- Text
Tuesday, September 15, 2009

Pity Party

Today would be my 42nd wedding anniversary. I seem to be the only person in the world that remembers it. I just discussed at our grief support meeting that we allow ourselves to get depressed about things. If we would not dwell on certain facts and think about more positive things it would be better for us. I just remember the excitement of that day and the knowledge that we were going to be together for the rest of our lives. Sometimes it is difficult to think through all the scenarios that enter our lives. It was a great 28 years before he was "taken home". I am ever so grateful that God put him in my life. As a result of him in my life I have a wonderful daughter, son-in-law, two granddaughters and two grandsons. What blessings they are in my life. Now I will stop the pity party, close this post and think about how much God has done for me.

Tuesday, September 1, 2009

Ancestors

Okay so I've succomed to the advertisements on TV...I've gone to ancestry.com. I have found all kinds of documents of interest to me. I have a copy of my grandfather's World War I registration card from 1917-1918. I have seen a census when my mother was three years old. I have found a lot of information on my paternal great-grandmother. I have found her on another tree from someone in Michican and from someone in California, as well as two others from I don't know where. I have heard back from the person in Michigan saying it was through Issac Shoemaker which was my grandmother's brother. Dad and I were talking and he reminded me that Bud Abbott (and Lou Costello) was related to us. That may be the connection with the person from California. Time will tell if I can find the connection. I have not looked up information on my Dad yet. I will attempt that today and see what I can find to share with him.

- Provided data
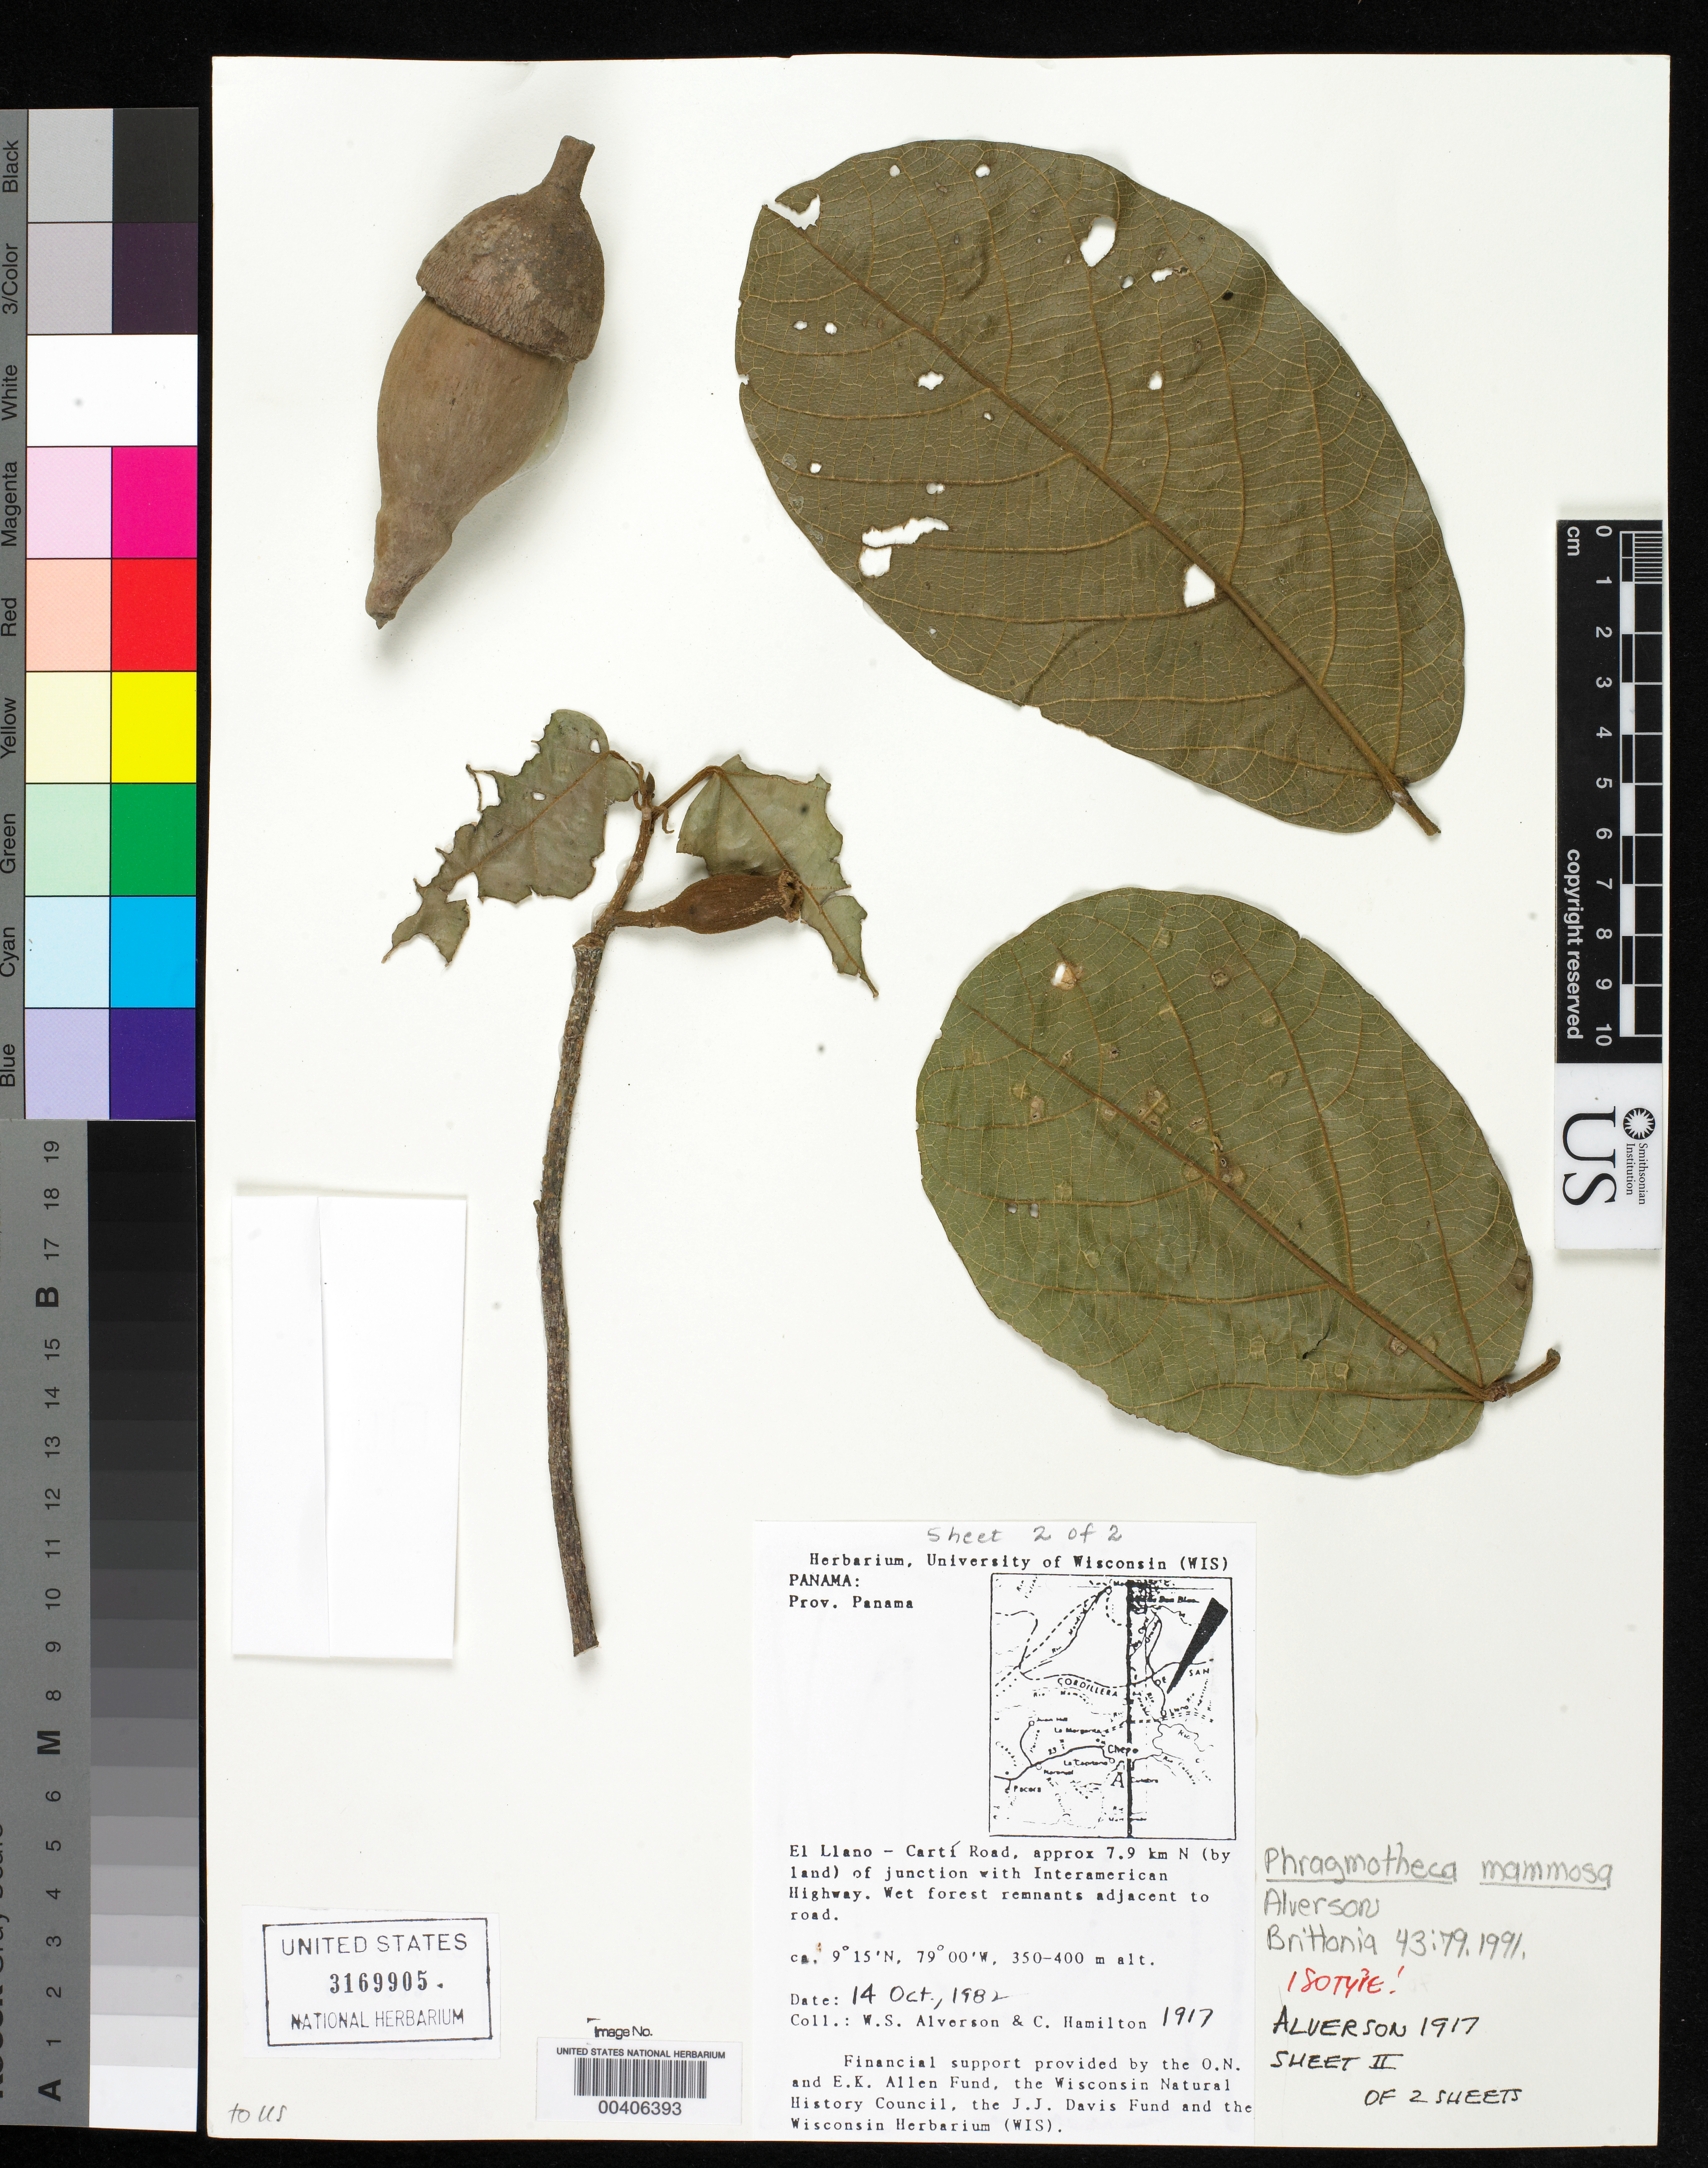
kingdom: Plantae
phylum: Tracheophyta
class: Magnoliopsida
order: Malvales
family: Malvaceae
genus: Phragmotheca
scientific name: Phragmotheca mammosa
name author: W.S. Alverson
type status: Isotype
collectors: W. S. Alverson & C. Hamilton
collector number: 1917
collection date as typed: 14 Oct 1982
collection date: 1982-10-14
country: Panama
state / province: Panamá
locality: El Llano - Carti road, ca. 7.9. km (by land) of junction with Interamerican highway.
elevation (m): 350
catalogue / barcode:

- Problems to work on
(a) Reproduce word for word the portion of the listing that opens with the line containing "collectors: W. S. Alverson & C. Hamilton" and closes with the line containing "state / province: Panamá", with both of those lines included.
(b) Resume the blog posts about a wedding anniversary and a search for ancestors, carrying on after their final sentence.
The listing has no connection to the blog text.

- Exercise results
(a)
collectors: W. S. Alverson & C. Hamilton
collector number: 1917
collection date as typed: 14 Oct 1982
collection date: 1982-10-14
country: Panama
state / province: Panamá

(b)
Saturday, August 22, 2009

You Make My Heart Smile

I was informed the other day that I have not posted in a long time. I checked and it has been over a month. Where have I been? Nowhere and everywhere! I have been spending time with my precious grandchildren and daughter as well as my Dad. I have princes and princesses playing at my house. I am amazed at their imaginations. Some days they have completely different names. Some names I have never heard of before. It must be the language from some imaginary place they are visiting. The youngest (6 Months) is now down on the floor with them... crawling around, sitting up, trying to pull himself up. being an obstacle for all the travels from kingdom to kingdom going on. What a delightful way to go nowhere and to be everywhere with them. As Apple said to me the other day when she kissed me good-by to go home to rest..."I love you GB. You make my heart smile." Yes, but my heart is smiling, too.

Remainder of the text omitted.